Return, verbatim and in full, the records that follow, but not their pictures.

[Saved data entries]

- - - - - - -

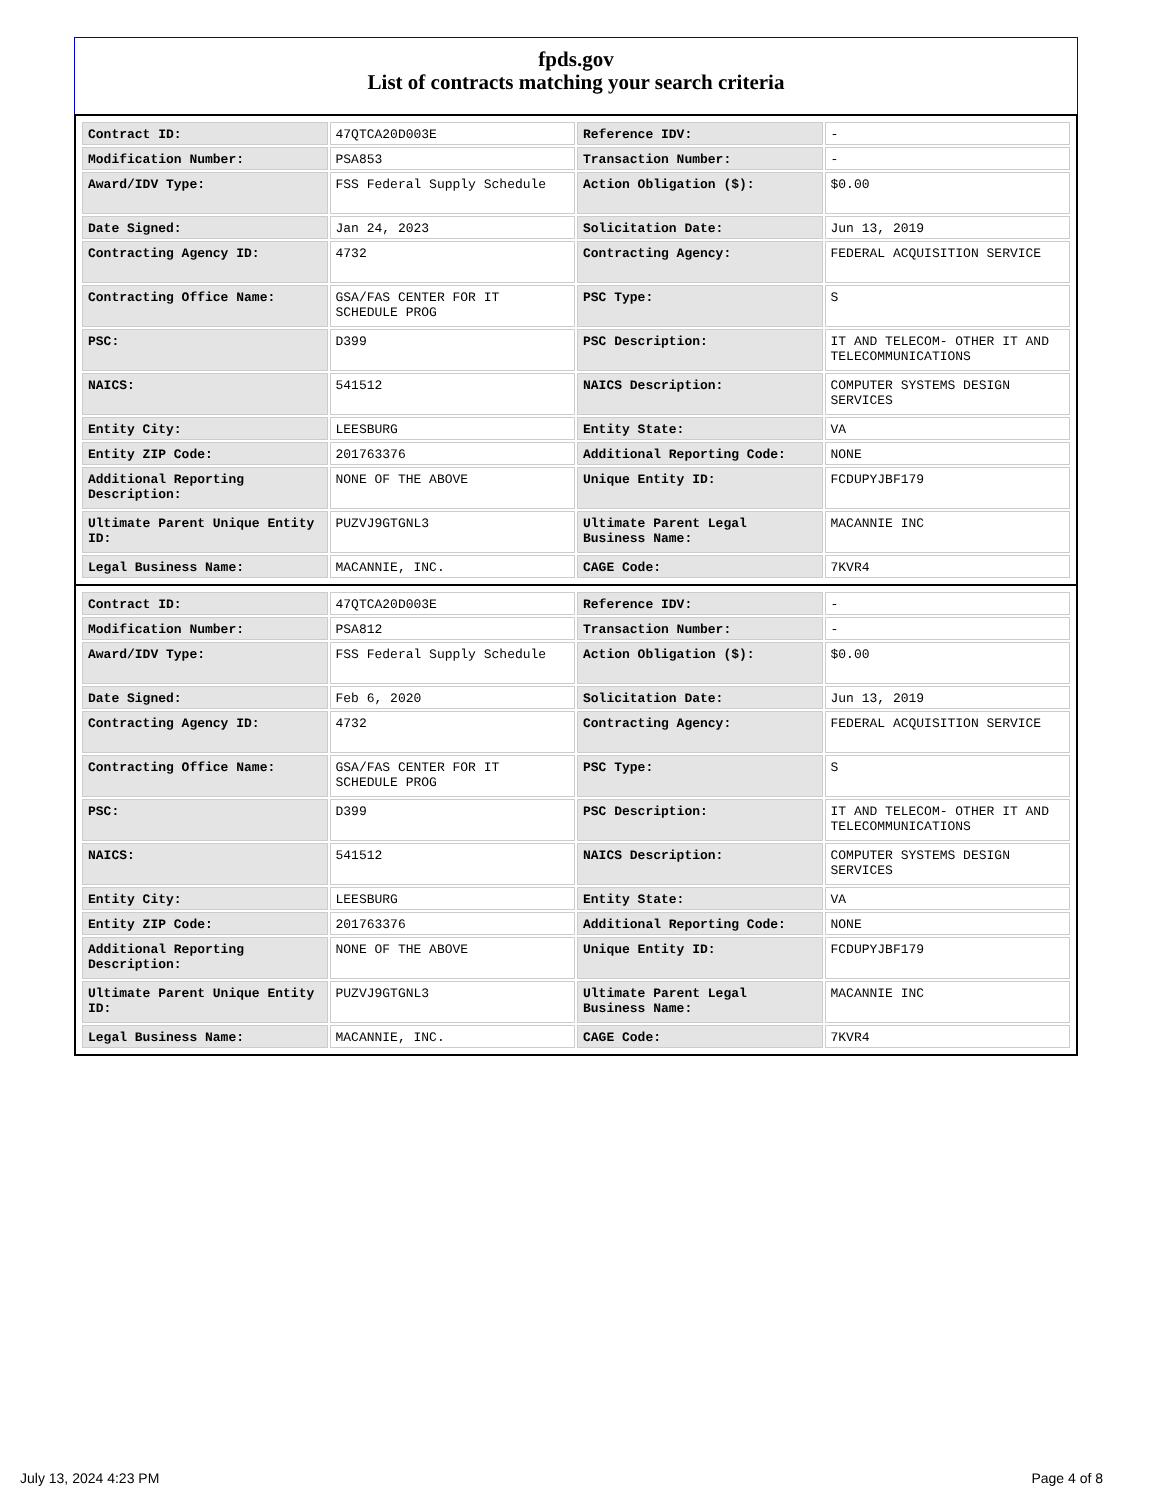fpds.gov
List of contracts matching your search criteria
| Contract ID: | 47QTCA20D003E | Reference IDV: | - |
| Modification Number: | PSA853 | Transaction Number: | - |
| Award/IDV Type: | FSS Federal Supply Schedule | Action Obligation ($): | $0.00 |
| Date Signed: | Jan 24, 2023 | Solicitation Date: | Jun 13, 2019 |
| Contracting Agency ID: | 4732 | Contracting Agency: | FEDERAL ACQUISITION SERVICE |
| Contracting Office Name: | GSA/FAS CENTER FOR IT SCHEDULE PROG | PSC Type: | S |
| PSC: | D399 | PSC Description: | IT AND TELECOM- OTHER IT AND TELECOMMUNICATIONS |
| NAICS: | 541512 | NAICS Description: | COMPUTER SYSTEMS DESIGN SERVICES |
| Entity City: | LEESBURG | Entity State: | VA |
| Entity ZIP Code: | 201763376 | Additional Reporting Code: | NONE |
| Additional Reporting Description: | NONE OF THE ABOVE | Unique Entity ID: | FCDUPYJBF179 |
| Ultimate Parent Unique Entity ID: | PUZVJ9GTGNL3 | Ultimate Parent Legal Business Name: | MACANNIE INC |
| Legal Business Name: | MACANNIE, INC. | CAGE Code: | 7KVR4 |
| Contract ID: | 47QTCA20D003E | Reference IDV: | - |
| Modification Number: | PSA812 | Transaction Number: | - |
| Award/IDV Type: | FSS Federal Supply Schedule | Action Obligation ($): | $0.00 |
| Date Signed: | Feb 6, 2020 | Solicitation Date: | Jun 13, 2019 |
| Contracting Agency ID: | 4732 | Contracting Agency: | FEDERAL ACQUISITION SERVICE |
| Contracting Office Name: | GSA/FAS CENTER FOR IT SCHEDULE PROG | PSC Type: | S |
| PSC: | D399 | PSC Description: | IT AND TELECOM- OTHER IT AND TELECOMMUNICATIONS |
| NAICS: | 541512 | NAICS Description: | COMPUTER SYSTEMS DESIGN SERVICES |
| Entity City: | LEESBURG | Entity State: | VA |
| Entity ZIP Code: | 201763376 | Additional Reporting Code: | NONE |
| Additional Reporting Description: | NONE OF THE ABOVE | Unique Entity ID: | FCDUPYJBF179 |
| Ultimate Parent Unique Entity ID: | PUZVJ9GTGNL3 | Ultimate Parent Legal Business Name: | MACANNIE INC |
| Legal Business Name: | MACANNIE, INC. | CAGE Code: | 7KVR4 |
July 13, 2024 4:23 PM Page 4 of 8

- - - - - - -

#### [Output for this task]
fpds.gov
List of contracts matching your search criteria
| Contract ID: | 47QTCA20D003E | Reference IDV: | - |
| Modification Number: | PSA853 | Transaction Number: | - |
| Award/IDV Type: | FSS Federal Supply Schedule | Action Obligation ($): | $0.00 |
| Date Signed: | Jan 24, 2023 | Solicitation Date: | Jun 13, 2019 |
| Contracting Agency ID: | 4732 | Contracting Agency: | FEDERAL ACQUISITION SERVICE |
| Contracting Office Name: | GSA/FAS CENTER FOR IT SCHEDULE PROG | PSC Type: | S |
| PSC: | D399 | PSC Description: | IT AND TELECOM- OTHER IT AND TELECOMMUNICATIONS |
| NAICS: | 541512 | NAICS Description: | COMPUTER SYSTEMS DESIGN SERVICES |
| Entity City: | LEESBURG | Entity State: | VA |
| Entity ZIP Code: | 201763376 | Additional Reporting Code: | NONE |
| Additional Reporting Description: | NONE OF THE ABOVE | Unique Entity ID: | FCDUPYJBF179 |
| Ultimate Parent Unique Entity ID: | PUZVJ9GTGNL3 | Ultimate Parent Legal Business Name: | MACANNIE INC |
| Legal Business Name: | MACANNIE, INC. | CAGE Code: | 7KVR4 |
| Contract ID: | 47QTCA20D003E | Reference IDV: | - |
| Modification Number: | PSA812 | Transaction Number: | - |
| Award/IDV Type: | FSS Federal Supply Schedule | Action Obligation ($): | $0.00 |
| Date Signed: | Feb 6, 2020 | Solicitation Date: | Jun 13, 2019 |
| Contracting Agency ID: | 4732 | Contracting Agency: | FEDERAL ACQUISITION SERVICE |
| Contracting Office Name: | GSA/FAS CENTER FOR IT SCHEDULE PROG | PSC Type: | S |
| PSC: | D399 | PSC Description: | IT AND TELECOM- OTHER IT AND TELECOMMUNICATIONS |
| NAICS: | 541512 | NAICS Description: | COMPUTER SYSTEMS DESIGN SERVICES |
| Entity City: | LEESBURG | Entity State: | VA |
| Entity ZIP Code: | 201763376 | Additional Reporting Code: | NONE |
| Additional Reporting Description: | NONE OF THE ABOVE | Unique Entity ID: | FCDUPYJBF179 |
| Ultimate Parent Unique Entity ID: | PUZVJ9GTGNL3 | Ultimate Parent Legal Business Name: | MACANNIE INC |
| Legal Business Name: | MACANNIE, INC. | CAGE Code: | 7KVR4 |
July 13, 2024 4:23 PM Page 4 of 8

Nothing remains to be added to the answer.